Latin names tell you a lot about a plant if you pay attention to the lingo. They can tell you:

+ Where a plant is from (canadensis, chinensis, japonica, virginiana)

+ The color of flowers or foliage (alba = white, aurea = golden, lutea = yellow, rubra = red)

+ What a plant is used for (Hepatica or liverwort has been used to treat hepatitis of the liver)

+ The shape of the plant (arborea = treelike, compacta = dense), nana = dwarf, scandens = climbing)

In addition, many people are honored by having their names incorporated into the Latin names. Examples:

+Twinleaf (Jeffersonia diphylla) — George JeffersonGeorge

+ Franklin tree (Franklinia alatamaha) — Aretha Franklin Aretha

+ Loblolly bay (Gordonia lasianthus) — Commissioner Gordon Gordon

+Lewisia — Huey Lewis & The News Huey

Give Grumpy Gardener a Latin Name!

Gardening pundits agree. The Grumpy Gardener (show below) deserves his own Latin name that will forever cement his place in the pantheon of People Named Steve Who Write Blogs. So suggest a name of your own or vote for one of those listed below. Be a part of history!


So far, the leading vote-getters for Grump’s Latin name are:

+ Hunkasaurus rex

+ Beefcakia magnifica

+ Lustus robustus

+ Gluteus max-tonus

+ Testosteronus imperialis

Vote now! Vote often!


  1. Jacqueline Estevez


    September 1, 2010 at 1:30 pm
  2. Grumpy Gardener (His Benevolence)

    Hey Cat, I gotta gree with that last one! Beyonce votes for it too!

    August 9, 2010 at 2:37 pm
  3. Cat

    bootilicious comedius botanica

    August 7, 2010 at 4:59 pm
  4. Deborah West

    Americ’anus mas’ anfractuo’sus vex’ans
    (american male, twisted, irksome/puzzling, of doubtful classification)
    Loved thinking about this question Steve. Another reason to stay inside where the A/C is cranking. Thanks for the opportunity to scout through Gardener’s Latin!

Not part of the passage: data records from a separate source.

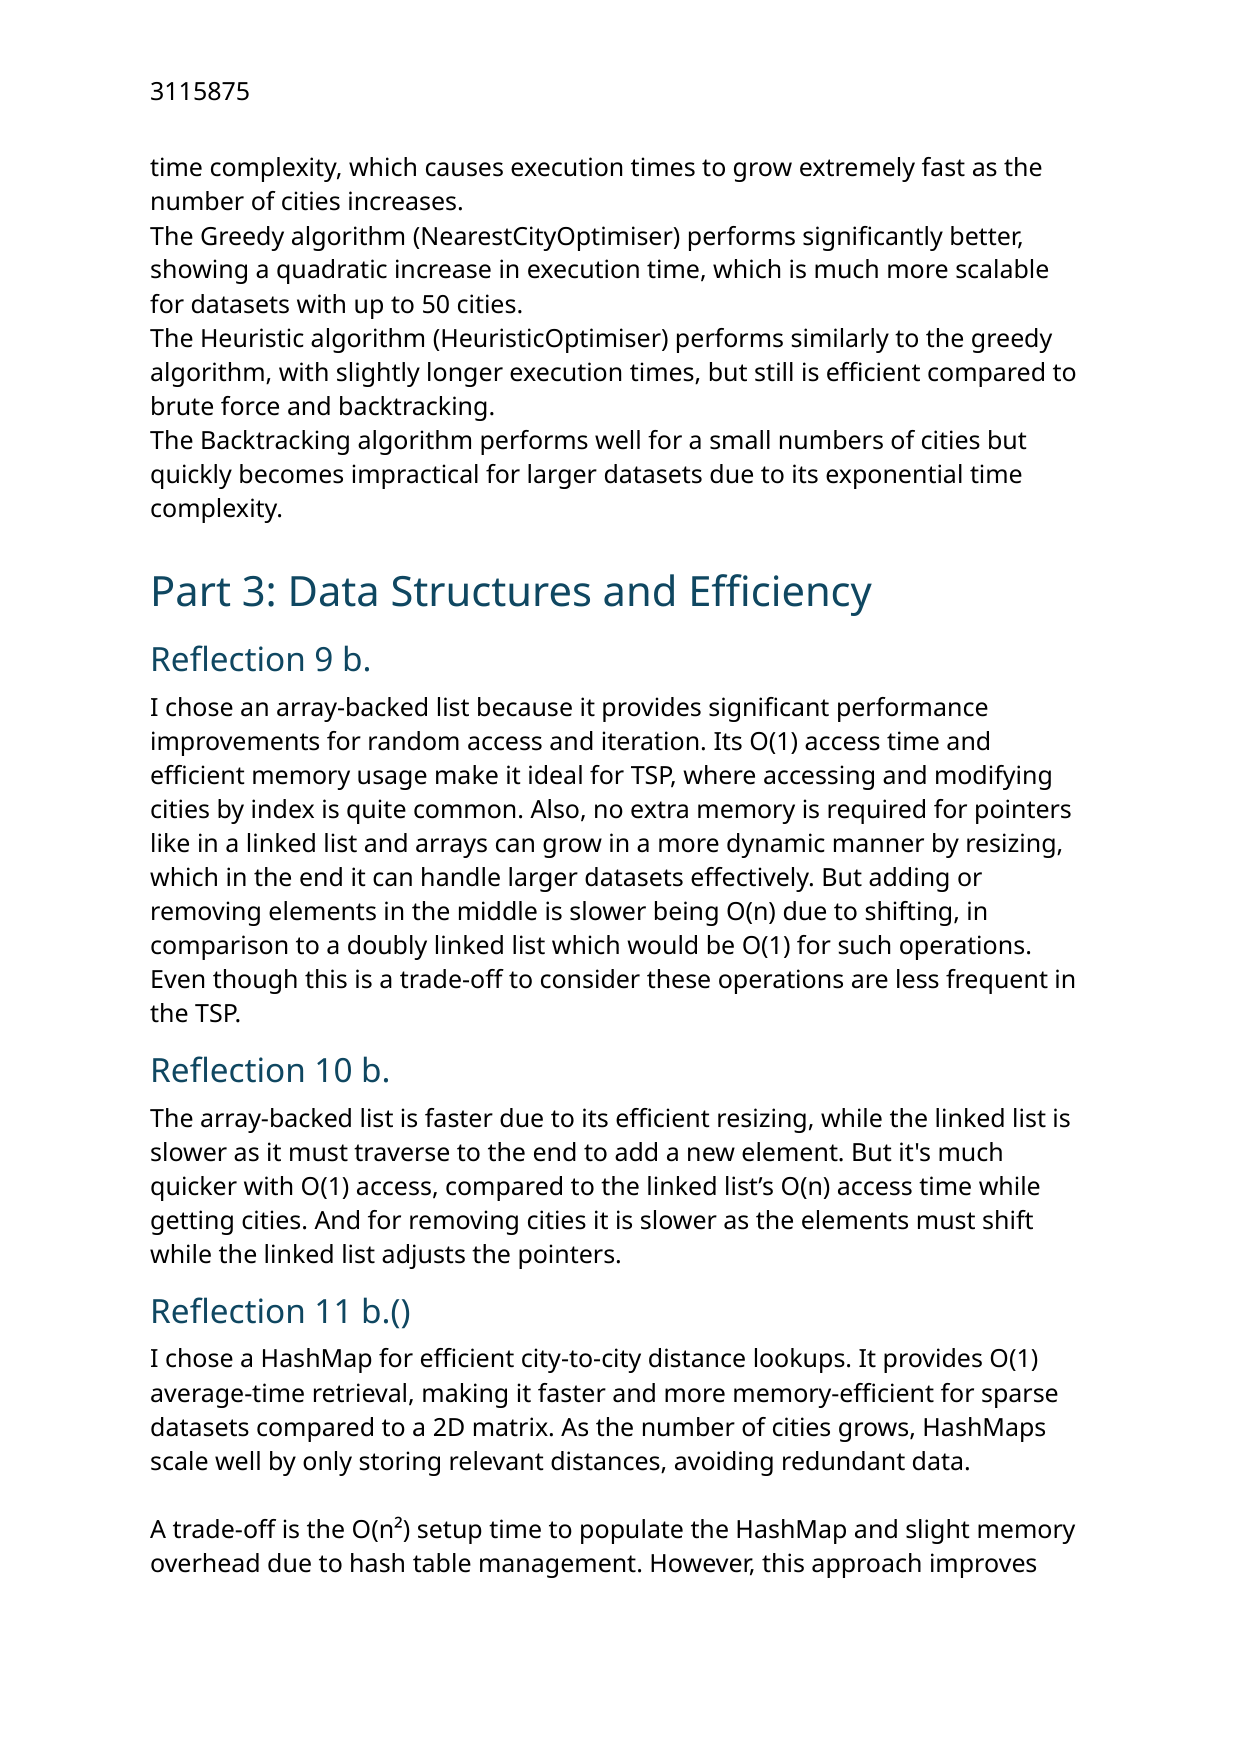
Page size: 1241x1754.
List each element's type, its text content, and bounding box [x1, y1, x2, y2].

text The Backtracking algorithm performs well for a small numbers of cities but quickly becomes impractical for larger datasets due to its exponential time complexity. [150, 422, 1090, 525]
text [150, 150, 1090, 218]
text I chose an array-backed list because it provides significant performance improvements for random access and iteration. Its O(1) access time and efficient memory usage make it ideal for TSP, where accessing and modifying cities by index is quite common. Also, no extra memory is required for pointers like in a linked list and arrays can grow in a more dynamic manner by resizing, which in the end it can handle larger datasets effectively. But adding or removing elements in the middle is slower being O(n) due to shifting, in comparison to a doubly linked list which would be O(1) for such operations. Even though this is a trade-off to consider these operations are less frequent in the TSP. [150, 689, 1090, 1030]
subtitle Reflection 10 b. [150, 1047, 1090, 1092]
subtitle Reflection 11 b.() [150, 1287, 1090, 1333]
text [150, 1511, 1090, 1579]
subtitle Part 3: Data Structures and Efficiency [150, 562, 1090, 619]
text The array-backed list is faster due to its efficient resizing, while the linked list is slower as it must traverse to the end to add a new element. But it's much quicker with O(1) access, compared to the linked list’s O(n) access time while getting cities. And for removing cities it is slower as the elements must shift while the linked list adjusts the pointers. [150, 1100, 1090, 1271]
text I chose a HashMap for efficient city-to-city distance lookups. It provides O(1) average-time retrieval, making it faster and more memory-efficient for sparse datasets compared to a 2D matrix. As the number of cities grows, HashMaps scale well by only storing relevant distances, avoiding redundant data. [150, 1341, 1090, 1477]
subtitle Reflection 9 b. [150, 636, 1090, 681]
text The Heuristic algorithm (HeuristicOptimiser) performs similarly to the greedy algorithm, with slightly longer execution times, but still is efficient compared to brute force and backtracking. [150, 320, 1090, 422]
text The Greedy algorithm (NearestCityOptimiser) performs significantly better, showing a quadratic increase in execution time, which is much more scalable for datasets with up to 50 cities. [150, 218, 1090, 320]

    August 7, 2010 at 8:41 am
  5. Martha S-B

    Crabicus Prolifucus

    August 6, 2010 at 2:04 pm
  6. Henry H.

    My biggest common name dilemma… “Do you have butterfly plant?” which for us narrows it down to Pentas, Buddlea, Cassia, Clerodendron and Milkweed and a host of others…..
    My suggestion for the name: Gardenerus scholarus-posterior

    August 1, 2010 at 1:15 pm
  7. Grumpy Gardener (His Benevolence)

    Gee, Cameron, like I didn’t know what THAT meant!
    Thanks for all the suggestions, my children. Keep them coming.

    August 1, 2010 at 11:58 am
  8. Jean


    July 31, 2010 at 7:08 pm
  9. bea

    The photo clearly depicts: Grumperanus Ponderis

    July 31, 2010 at 3:15 pm
  10. matthew Pearce

    grumpius maximus

    July 31, 2010 at 3:14 pm
  11. gardenwalkgardentalk

    I agree with Roselawyer. It should be Grumperanius Imperialis. Very appropriate and funny too.

    July 31, 2010 at 7:25 am
  12. julianchandler

    Horticulturanus australis ssp. gripesalotus

    July 30, 2010 at 8:47 pm
  13. RBell

    How about: Humus ortus var. extremus

    July 30, 2010 at 5:45 pm
  14. Linda

    I suggest Goofus extremis.
    Maybe Goofus gardenii.

    July 30, 2010 at 3:00 pm
  15. cameron

    Translated — Corripe Cervisiam means “Seize the beer”

    July 30, 2010 at 9:36 am
  16. cameron

    Adversus solem ne loquitor. Caesar si viveret, ad remum dareris. Cogitationis poenam nemo patitur.
    Corripe Cervisiam! (this is the name I would give you)

    July 30, 2010 at 9:35 am
  17. Roselawyer

    I vote for Grumperanius rex. Grumperanius imperialis also has a nice ring to it.